An unusual jury verdict handed down Tuesday ordered the state of California to reinstate a disabled administrative law judge who lost her job when she was permanently assigned to work in Van Nuys--even though her doctor said it was too far for her to travel from her house in Northridge.
Eve Cohen, 52, alleged discrimination in a lawsuit filed against the California Unemployment Insurance Appeals Board when she lost her job of 18 1/2 years.
Cohen twice injured her back in 1990 and, on the advice of her doctor, requested an assignment within 30 minutes of her home. During peak traffic hours, it would take her 45 minutes to travel to the state office building in Van Nuys, where she began working in August, 1990.
After an extended leave of absence, Cohen lost her job in February, 1991.
Although state officials contended that they tried to help Cohen with the Van Nuys assignment, the Superior Court jury determined that Cohen's request had been unfairly denied.
Before the transfer to Van Nuys, Cohen had "floated" from assignment to assignment, traveling as far as Bakersfield.
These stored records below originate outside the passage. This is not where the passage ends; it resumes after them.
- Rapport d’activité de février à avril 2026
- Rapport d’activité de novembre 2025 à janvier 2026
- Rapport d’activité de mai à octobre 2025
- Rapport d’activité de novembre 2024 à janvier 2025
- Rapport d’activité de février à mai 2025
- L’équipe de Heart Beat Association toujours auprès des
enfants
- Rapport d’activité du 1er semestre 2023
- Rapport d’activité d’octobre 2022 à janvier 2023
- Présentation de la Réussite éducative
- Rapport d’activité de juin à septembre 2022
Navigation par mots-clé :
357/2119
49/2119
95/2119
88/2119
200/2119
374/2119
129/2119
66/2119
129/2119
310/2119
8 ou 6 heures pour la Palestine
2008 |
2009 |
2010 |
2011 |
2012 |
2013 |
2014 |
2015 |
Testimony in the eight-day trial indicated that the appeals board had a policy against "institutionalization," or permanently assigning judges to branch offices such as those in Canoga Park and Simi Valley. Cohen contended that those offices would have satisfied her need to work closer to home.
The jury verdict also awarded Cohen $90,454 for 26 months of back pay and $10,000 for emotional distress.